Combine semantic and keyword search for best results. This approach provides the most comprehensive results by leveraging both search methods.

How it works: - Performs both vector (semantic) and keyword (full-text) search in parallel - Merges and ranks results using a hybrid scoring algorithm - Returns the most relevant matches from both search types

Recommended as the default search type for most use cases.

Search for complete content files (not chunks) by metadata. This is useful when you want to find whole files rather than text snippets.

Difference from chunk search: - search_content_chunks(): Returns text snippets from within files - search_contents(): Returns complete file metadata objects

Use cases: - Listing all files in a folder - Finding files by title, creation date, or custom metadata - Getting files uploaded to a specific chat

Full Examples

Full Examples Content Search (Click to expand)
# %%
from pathlib import Path

from dotenv import dotenv_values

from unique_toolkit import (
    KnowledgeBaseService,
)
from unique_toolkit.content.schemas import (
    ContentSearchType,
)

kb_service = KnowledgeBaseService.from_settings()
demo_env_vars = dotenv_values(Path(__file__).parent / "demo.env")
scope_id = demo_env_vars.get("UNIQUE_SCOPE_ID") or "unknown"
# Search for content using vector similarity
content_chunks = kb_service.search_content_chunks(
    search_string="Harry Potter",
    search_type=ContentSearchType.VECTOR,
    limit=10,
    score_threshold=0.7,  # Only return results with high similarity
    scope_ids=[scope_id],
)

print(f"Found {len(content_chunks)} relevant chunks")
for i, chunk in enumerate(content_chunks[:3]):
    print(f"  {i + 1}. {chunk.text[:100]}...")
# %%
from pathlib import Path

from dotenv import dotenv_values

from unique_toolkit import (
    KnowledgeBaseService,
)
from unique_toolkit.content.schemas import (
    ContentSearchType,
)

kb_service = KnowledgeBaseService.from_settings()
demo_env_vars = dotenv_values(Path(__file__).parent / "demo.env")
scope_id = demo_env_vars.get("UNIQUE_SCOPE_ID") or "unknown"
# Combined semantic and keyword search for best results
content_chunks = kb_service.search_content_chunks(
    search_string="Harry Potter",
    search_type=ContentSearchType.COMBINED,
    limit=15,
    search_language="english",
    scope_ids=[scope_id],  # Limit to specific scopes if configured
)

print(f"Combined search found {len(content_chunks)} chunks")
# %%
from pathlib import Path

from dotenv import dotenv_values

from unique_toolkit import (
    KnowledgeBaseService,
)

kb_service = KnowledgeBaseService.from_settings()
demo_env_vars = dotenv_values(Path(__file__).parent / "demo.env")
scope_id = demo_env_vars.get("UNIQUE_SCOPE_ID") or "unknown"
# Search for specific content files
contents = kb_service.search_contents(
    where={"title": {"contains": "manual"}},
)

Best Practices

Security Considerations

  1. Prefer Memory Operations: Always prefer download_content_to_bytes() and upload_content_from_bytes() to avoid disk-based information leakage.

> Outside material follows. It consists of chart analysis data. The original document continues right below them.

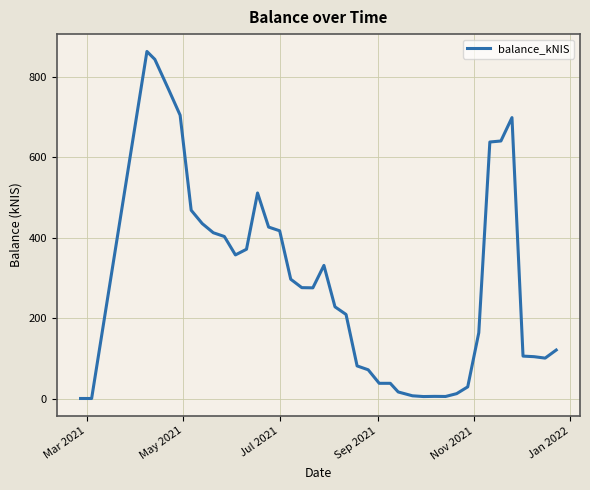

What is the difference between the maximum and minimum values?

862.6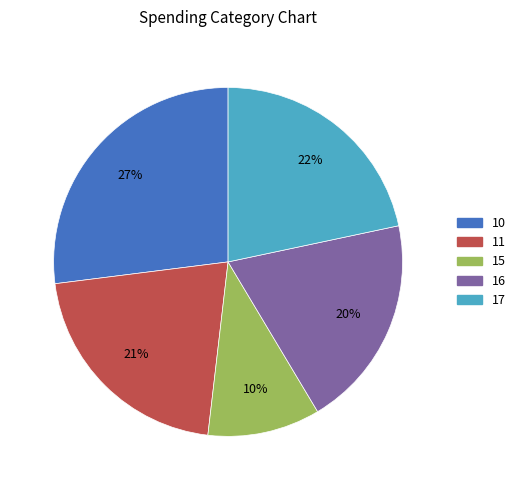

Count the number of slices in the pie.

5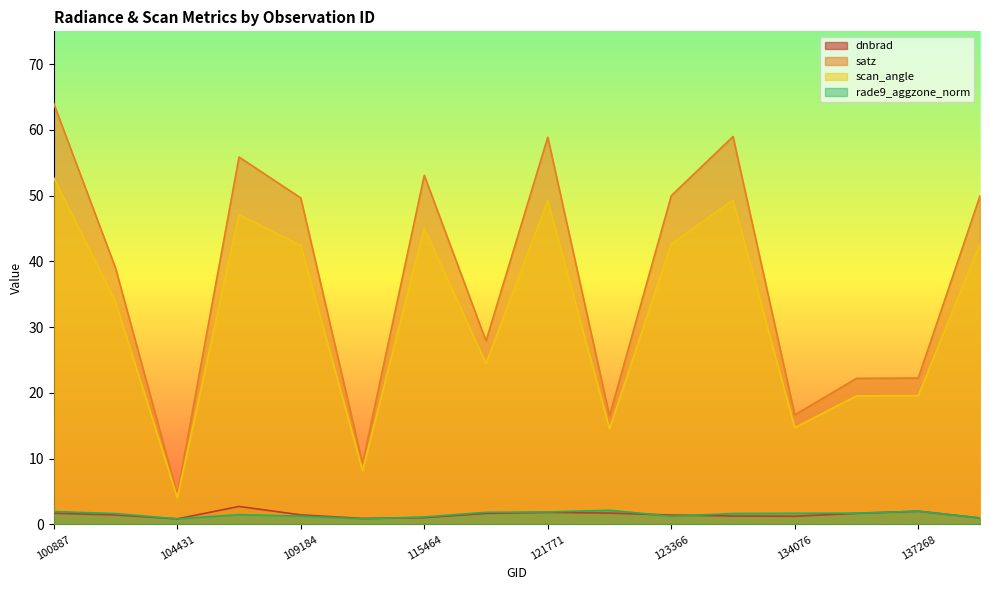

At which category does satz reach its first local peak?

108308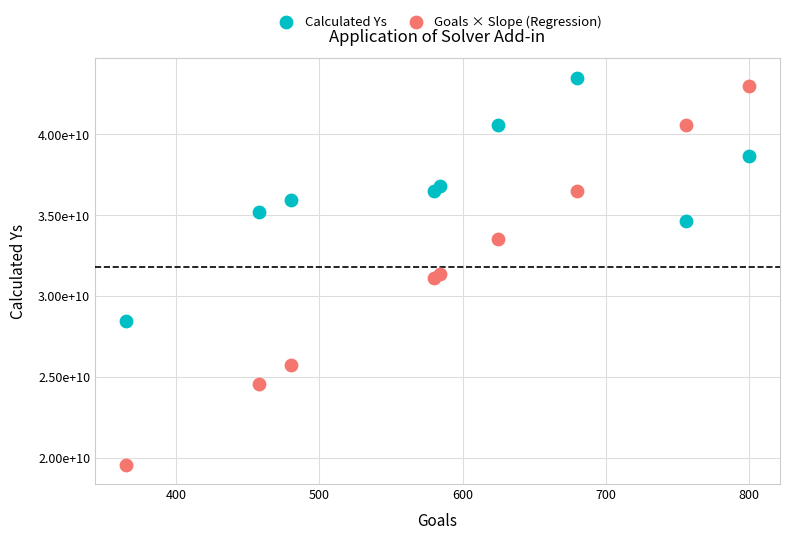

What are all the series names shown in the legend?

Calculated Ys, Goals × Slope (Regression)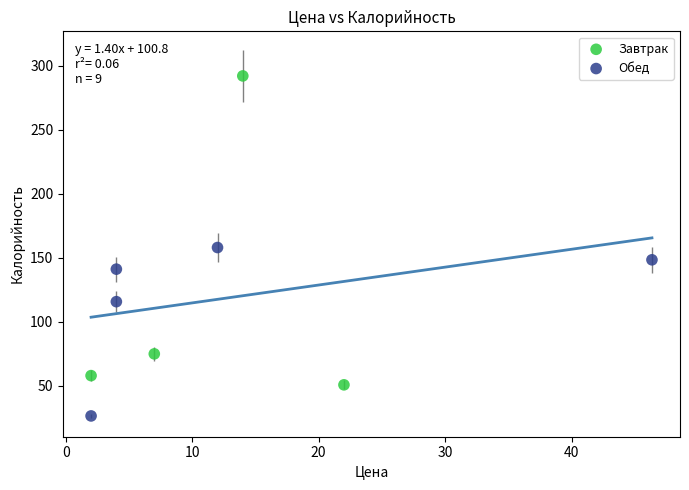

Which series contains the lowest Y value?

Обед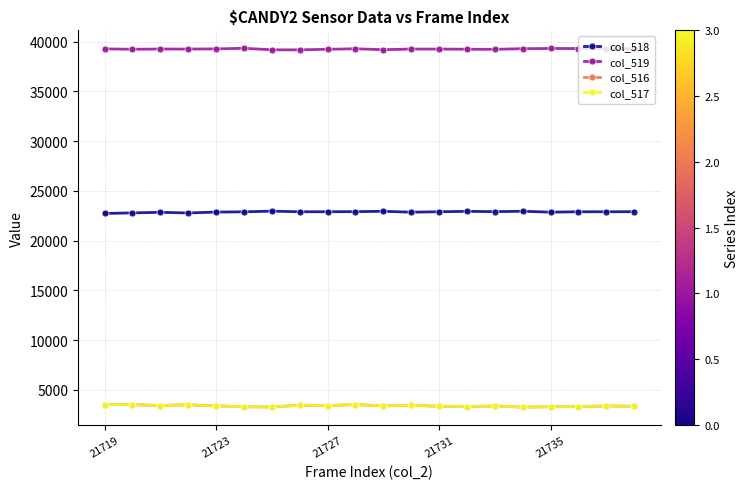

True or false: col_517 and col_519 intersect in this chart.

False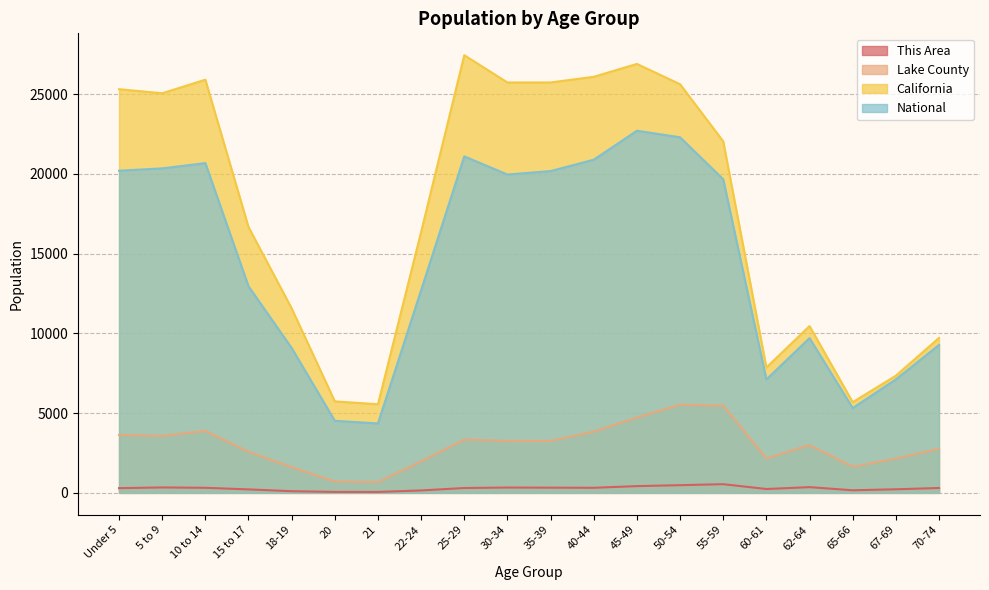

At which label is This Area closest to 301?

25-29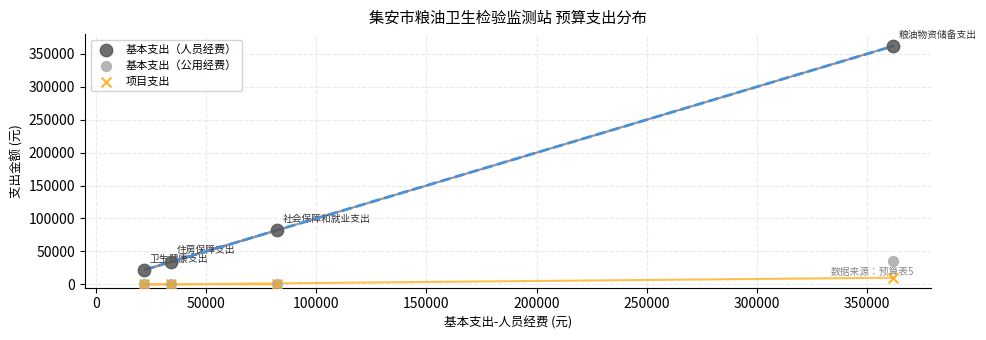

Across all series, what Y value is closest to 180964?

82219.9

  2. Temporary File Cleanup: When using temporary files, always clean them up:

    import tempfile
    import os
    
    temp_dir = tempfile.mkdtemp()
    try:
        # Your file operations
        pass
    finally:
        # Clean up all files in temp directory
        import shutil
        shutil.rmtree(temp_dir)
    

  3. Secure File Names: Use random names for temporary files to prevent information leakage through file names.